• _PROVIDED PASSAGE_
I'm trying to serialize data that's about 30KB and I need to find a faster way to serialize/deserialze the data. For me speed is as important as size so either I find a way to compact the data more tightly or I need to have a faster mechanism to build the objects. I've tried building some custom methods for it as well as using the built in serialization methods but I'm hoping that someone out there has some experience with this.

In my app milliseconds do count so speed is fine compared with size especially since some object may be quite large.

EDIT

The data is an object with numerous properties on it including a dictionary and a number of ints and string fields. Assume a complex mesh.

So I made this for an example which gives you a bit of an idea of what the relationships in the object might look like.

<Serializable()> Class A
    Inherits B
    Dim _C As New C
    Dim E As Byte()
End Class
<Serializable()> Class B
    Dim A As Int32
    Dim B As Dictionary(Of String, Object)
End Class
<Serializable()> Class C
    Dim A As Int32
    Dim D As String
End Class

Of course there are also accessors for the fields but that shouldn't impact this.

A: 

the answer depends radically on the kind and structure of the data to be serialized

if the data is a 30K array of bytes, write the whole thing to a binary stream as a single block, it can't get much faster than that

if the data is a 30K mesh of highly structured objects embedded in a mesh of interconnections...good luck!

Steven A. Lowe
A: 

Check out this post on Marc Gravell's blog, there is an interesting benchmark

http://marcgravell.blogspot.com/2009/09/protobuf-net-vs-netdatacontractserializ.html

Anyway, you need to give more details about the structure of your data if you want a useful answer...

Thomas Levesque
+1  A: 

There are a few things that come to mind.

Is it possible to reduce the amount of data being serialized? This might be a dead end for you but it is obviously going to have a great impact on performance.

Can you reduce overall latency by streaming the serialized data? If the target of a serialized object graph is a network stream, file, etc then you may be able to overlap some two or more operations and reduce the overall latency.

Can you reduce the generality of the structure to make custom serialization cover more cases? I am looking at B::B and that it can pull in any type via the Dictionary's value. It may be that the actual types put into that Dictionary are entirely within your control but it is worth bringing up because simpler and more controlled data structures are, generally speaking, easier and faster to serialize.

Is there any redundancy in the data that you can exploit? If you knew that some of the objects contained in the dictionary were functionally equivalent then you could serialize them as a group and just reference them by index when the dictionary was being serialized.

• _RECORDS PROVIDED_

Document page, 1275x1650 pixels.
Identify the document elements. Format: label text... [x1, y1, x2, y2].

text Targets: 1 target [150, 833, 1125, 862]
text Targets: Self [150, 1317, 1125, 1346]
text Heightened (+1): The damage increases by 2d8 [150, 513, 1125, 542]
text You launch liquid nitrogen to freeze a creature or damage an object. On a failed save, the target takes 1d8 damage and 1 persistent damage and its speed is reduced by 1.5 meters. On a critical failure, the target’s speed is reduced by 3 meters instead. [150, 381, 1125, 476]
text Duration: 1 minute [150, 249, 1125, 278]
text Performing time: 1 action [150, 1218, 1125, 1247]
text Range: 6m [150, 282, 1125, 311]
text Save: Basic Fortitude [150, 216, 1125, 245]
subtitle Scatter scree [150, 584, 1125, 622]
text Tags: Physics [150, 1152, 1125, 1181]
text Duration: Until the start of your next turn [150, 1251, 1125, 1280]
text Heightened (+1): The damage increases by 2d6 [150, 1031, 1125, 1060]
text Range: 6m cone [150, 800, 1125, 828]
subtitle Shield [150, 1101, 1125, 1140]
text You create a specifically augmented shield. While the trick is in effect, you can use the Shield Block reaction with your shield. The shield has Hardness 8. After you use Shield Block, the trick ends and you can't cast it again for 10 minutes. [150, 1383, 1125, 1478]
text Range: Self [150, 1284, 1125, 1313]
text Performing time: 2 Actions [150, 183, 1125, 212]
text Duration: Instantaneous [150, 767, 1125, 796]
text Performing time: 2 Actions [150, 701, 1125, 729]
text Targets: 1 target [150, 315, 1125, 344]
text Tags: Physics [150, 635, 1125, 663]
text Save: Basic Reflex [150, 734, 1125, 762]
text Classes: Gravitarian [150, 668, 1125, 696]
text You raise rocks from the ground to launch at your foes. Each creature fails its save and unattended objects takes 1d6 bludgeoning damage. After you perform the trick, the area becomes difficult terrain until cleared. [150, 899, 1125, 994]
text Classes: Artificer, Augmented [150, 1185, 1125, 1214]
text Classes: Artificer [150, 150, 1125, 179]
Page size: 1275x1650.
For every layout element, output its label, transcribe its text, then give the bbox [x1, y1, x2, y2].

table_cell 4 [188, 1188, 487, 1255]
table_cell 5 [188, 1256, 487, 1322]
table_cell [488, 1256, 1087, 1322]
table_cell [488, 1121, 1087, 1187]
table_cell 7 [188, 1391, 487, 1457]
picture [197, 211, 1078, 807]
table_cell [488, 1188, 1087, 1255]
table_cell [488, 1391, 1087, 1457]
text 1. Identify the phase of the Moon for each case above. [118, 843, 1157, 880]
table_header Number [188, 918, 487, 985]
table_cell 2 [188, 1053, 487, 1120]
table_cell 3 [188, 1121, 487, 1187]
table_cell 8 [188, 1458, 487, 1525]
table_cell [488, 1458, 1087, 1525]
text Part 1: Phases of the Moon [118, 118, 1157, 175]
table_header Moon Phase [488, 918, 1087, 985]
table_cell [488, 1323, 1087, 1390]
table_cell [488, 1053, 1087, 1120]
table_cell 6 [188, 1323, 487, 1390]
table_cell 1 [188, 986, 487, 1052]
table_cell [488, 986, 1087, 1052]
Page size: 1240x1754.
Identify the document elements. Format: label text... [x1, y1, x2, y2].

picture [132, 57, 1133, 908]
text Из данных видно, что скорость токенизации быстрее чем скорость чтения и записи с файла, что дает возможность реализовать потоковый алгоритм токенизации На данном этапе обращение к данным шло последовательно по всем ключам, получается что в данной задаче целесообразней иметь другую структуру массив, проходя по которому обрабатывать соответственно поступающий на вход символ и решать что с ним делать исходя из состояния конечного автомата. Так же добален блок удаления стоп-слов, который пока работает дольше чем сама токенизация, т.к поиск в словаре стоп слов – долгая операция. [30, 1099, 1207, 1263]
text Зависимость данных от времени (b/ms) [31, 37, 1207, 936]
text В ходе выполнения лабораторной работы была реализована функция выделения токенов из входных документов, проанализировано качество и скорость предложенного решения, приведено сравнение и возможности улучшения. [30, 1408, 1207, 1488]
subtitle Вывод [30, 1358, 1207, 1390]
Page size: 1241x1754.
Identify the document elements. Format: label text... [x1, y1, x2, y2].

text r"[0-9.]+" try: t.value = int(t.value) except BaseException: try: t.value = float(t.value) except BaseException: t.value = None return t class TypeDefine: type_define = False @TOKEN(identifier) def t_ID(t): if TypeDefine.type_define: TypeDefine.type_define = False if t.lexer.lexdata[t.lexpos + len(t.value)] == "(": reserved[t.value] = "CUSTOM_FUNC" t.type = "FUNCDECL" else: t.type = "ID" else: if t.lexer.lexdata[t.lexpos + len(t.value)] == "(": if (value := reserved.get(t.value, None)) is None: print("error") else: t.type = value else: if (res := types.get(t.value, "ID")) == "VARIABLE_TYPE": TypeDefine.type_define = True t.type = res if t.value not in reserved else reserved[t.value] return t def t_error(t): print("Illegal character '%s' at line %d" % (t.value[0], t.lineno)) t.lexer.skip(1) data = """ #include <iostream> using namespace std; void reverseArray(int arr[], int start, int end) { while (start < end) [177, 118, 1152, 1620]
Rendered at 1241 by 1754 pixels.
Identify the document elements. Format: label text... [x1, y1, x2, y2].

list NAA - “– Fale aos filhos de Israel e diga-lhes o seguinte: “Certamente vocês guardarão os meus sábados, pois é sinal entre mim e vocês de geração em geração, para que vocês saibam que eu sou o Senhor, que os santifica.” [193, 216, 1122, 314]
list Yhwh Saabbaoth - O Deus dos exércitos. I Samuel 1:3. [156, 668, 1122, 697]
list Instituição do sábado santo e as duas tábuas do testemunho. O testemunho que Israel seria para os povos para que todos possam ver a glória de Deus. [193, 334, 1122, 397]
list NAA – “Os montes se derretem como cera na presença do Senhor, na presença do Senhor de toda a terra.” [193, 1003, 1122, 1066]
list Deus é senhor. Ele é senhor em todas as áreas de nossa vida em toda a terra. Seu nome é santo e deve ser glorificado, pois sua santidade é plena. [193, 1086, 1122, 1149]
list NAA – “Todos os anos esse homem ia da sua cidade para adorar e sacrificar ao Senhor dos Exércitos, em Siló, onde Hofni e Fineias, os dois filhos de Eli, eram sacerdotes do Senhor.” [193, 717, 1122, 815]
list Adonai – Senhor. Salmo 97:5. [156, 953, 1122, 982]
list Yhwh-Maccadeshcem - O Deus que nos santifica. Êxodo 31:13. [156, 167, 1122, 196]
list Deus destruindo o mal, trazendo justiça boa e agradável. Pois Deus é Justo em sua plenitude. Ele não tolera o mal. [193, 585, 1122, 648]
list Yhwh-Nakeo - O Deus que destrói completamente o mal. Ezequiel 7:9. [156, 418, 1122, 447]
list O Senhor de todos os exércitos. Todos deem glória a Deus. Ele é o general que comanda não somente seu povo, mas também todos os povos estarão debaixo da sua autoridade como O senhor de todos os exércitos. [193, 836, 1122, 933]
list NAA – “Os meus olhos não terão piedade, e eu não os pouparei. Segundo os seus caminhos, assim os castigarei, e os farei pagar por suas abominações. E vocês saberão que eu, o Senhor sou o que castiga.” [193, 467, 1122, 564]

• _SHORT EXERCISE_
Could you rewrite the part of the serialization discussion that opens with "There are a few" and closes with "faster to serialize.", putting "delay" wherever "latency" appears?

• _WRITTEN REPLY_
There are a few things that come to mind.

Is it possible to reduce the amount of data being serialized? This might be a dead end for you but it is obviously going to have a great impact on performance.

Can you reduce overall delay by streaming the serialized data? If the target of a serialized object graph is a network stream, file, etc then you may be able to overlap some two or more operations and reduce the overall delay.

Can you reduce the generality of the structure to make custom serialization cover more cases? I am looking at B::B and that it can pull in any type via the Dictionary's value. It may be that the actual types put into that Dictionary are entirely within your control but it is worth bringing up because simpler and more controlled data structures are, generally speaking, easier and faster to serialize.